The headline feature is a complimentary VPN integrated directly into the browser, offering 50 GB of encrypted traffic per month, according to The Register. The service routes browser traffic through a secure proxy, concealing the user’s IP address and location, but it covers only web content viewed within Firefox — it does not provide system-wide protection and is not suitable for gaming or other internet-connected applications outside the browser.

The VPN infrastructure uses a U.S.-based server, and activation requires a Mozilla account, as BleepingComputer reports. Users can toggle the VPN on globally or configure it for up to five specific websites to conserve their monthly data allowance. In-browser notifications alert users as they approach the 50 GB cap.

The free tier is distinct from Mozilla’s paid VPN product, which offers unlimited data and system-wide device coverage. The built-in version is rolling out progressively to users in the United States, United Kingdom, Germany, and France, with no announced timeline for broader international availability, according to TechRadar.

Split View Browsing

Firefox 149 introduces a native split-view mode that displays two web pages side by side within a single window, as The Register reports. Users can activate the feature by right-clicking on a tab. The active pane is indicated by a thin blue outline, while the inactive pane shows a small domain and favicon overlay. A hamburger menu provides options to separate the tabs, reverse their positions, or close both.

Malicious Site Defenses

Firefox now automatically blocks notifications from and permanently revokes permissions for any website flagged as malicious by Google’s SafeBrowsing service, as reported by BleepingComputer. This prevents compromised or deceptive sites from sending background notifications to users even after the initial visit.

Additional Changes

Other notable updates in Firefox 149 include hardware-accelerated PDF rendering for faster loading of large documents, a redesigned Trust Panel that consolidates privacy and security information behind the address bar, and a Tab Notes experimental feature in Firefox Labs that lets users attach short annotations to individual tabs, according to The Register. On Linux, Firefox now defaults to XDG portal file dialogs for better native desktop integration, a feature that had been available as an opt-in since Firefox 64. The release also includes 46 security vulnerability fixes detailed in Mozilla Security Advisory MFSA2026-20.

What We Don’t Know

Mozilla has not disclosed which VPN infrastructure provider powers the free tier, beyond confirming U.S.-based server routing.
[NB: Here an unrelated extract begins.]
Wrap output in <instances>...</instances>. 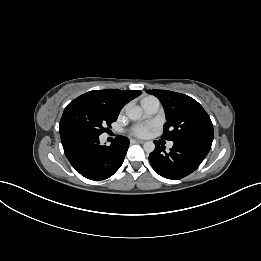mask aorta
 Listing matches in <instances>:
<instances>
[{"label": "aorta", "instance_id": "aorta-1", "mask_svg": "<svg viewBox=\"0 0 261 261\" xmlns=\"http://www.w3.org/2000/svg\"><path fill=\"white\" fill-rule=\"evenodd\" d=\"M126 113L131 120H138L142 117L143 110L140 106H133ZM143 148L145 152L151 153L155 149V144L152 141H147L144 143Z\"/></svg>", "mask_w": 261, "mask_h": 261}]
</instances>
The company has not announced a timeline for expanding the VPN’s geographic availability beyond the initial four countries. It also remains unclear how Mozilla plans to sustain a free 50 GB VPN tier financially — whether through upselling to the paid Mozilla VPN product, through advertising, or through other means. Mozilla states it collects technical performance data and usage metrics but does not log browsing activity, though the company has not published a detailed technical audit of the service’s privacy guarantees.
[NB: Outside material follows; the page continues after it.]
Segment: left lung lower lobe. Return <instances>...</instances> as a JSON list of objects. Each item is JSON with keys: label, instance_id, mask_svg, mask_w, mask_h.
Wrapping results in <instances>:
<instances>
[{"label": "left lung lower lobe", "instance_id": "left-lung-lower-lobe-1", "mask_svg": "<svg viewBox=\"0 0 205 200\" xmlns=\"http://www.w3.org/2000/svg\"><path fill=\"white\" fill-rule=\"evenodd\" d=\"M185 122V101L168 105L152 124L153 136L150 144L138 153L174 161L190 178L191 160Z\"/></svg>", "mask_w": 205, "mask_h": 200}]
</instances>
The feature also excludes certain unspecified websites and essential services to prevent account sign-in issues, but Mozilla has not published a transparency list of these exclusions.

Analysis

The decision to bundle a free VPN directly into the browser reflects an intensifying competition among browser vendors to differentiate on privacy features. Opera has long offered a built-in VPN, and Brave ships with a paid VPN option. Mozilla’s entry into free browser-level VPN territory is notable given the company’s longstanding emphasis on user privacy as a core value.
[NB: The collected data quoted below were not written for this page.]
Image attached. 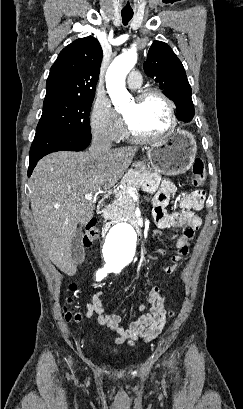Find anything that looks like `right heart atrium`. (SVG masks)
I'll return each mask as SVG.
<instances>
[{
	"instance_id": "right-heart-atrium-1",
	"label": "right heart atrium",
	"mask_w": 243,
	"mask_h": 409,
	"mask_svg": "<svg viewBox=\"0 0 243 409\" xmlns=\"http://www.w3.org/2000/svg\"><path fill=\"white\" fill-rule=\"evenodd\" d=\"M90 128L92 135L103 142L114 143L124 134L121 119L106 98H98L91 109Z\"/></svg>"
}]
</instances>
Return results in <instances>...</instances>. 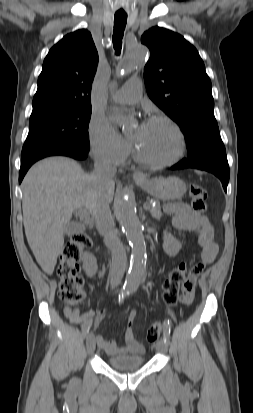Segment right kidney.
Instances as JSON below:
<instances>
[{
    "label": "right kidney",
    "mask_w": 253,
    "mask_h": 413,
    "mask_svg": "<svg viewBox=\"0 0 253 413\" xmlns=\"http://www.w3.org/2000/svg\"><path fill=\"white\" fill-rule=\"evenodd\" d=\"M83 269L88 277H93L98 269L96 258L88 252L83 254Z\"/></svg>",
    "instance_id": "obj_1"
}]
</instances>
The 50 GB monthly cap positions the free tier as adequate for moderate browsing and occasional streaming but insufficient for heavy daily use, likely by design. The four-country restriction and phased rollout suggest Mozilla is cautiously scaling infrastructure before committing to broader availability. For users who already pay for Mozilla VPN, the relationship between the free browser-only tier and the premium system-wide product may require clarification to avoid confusion.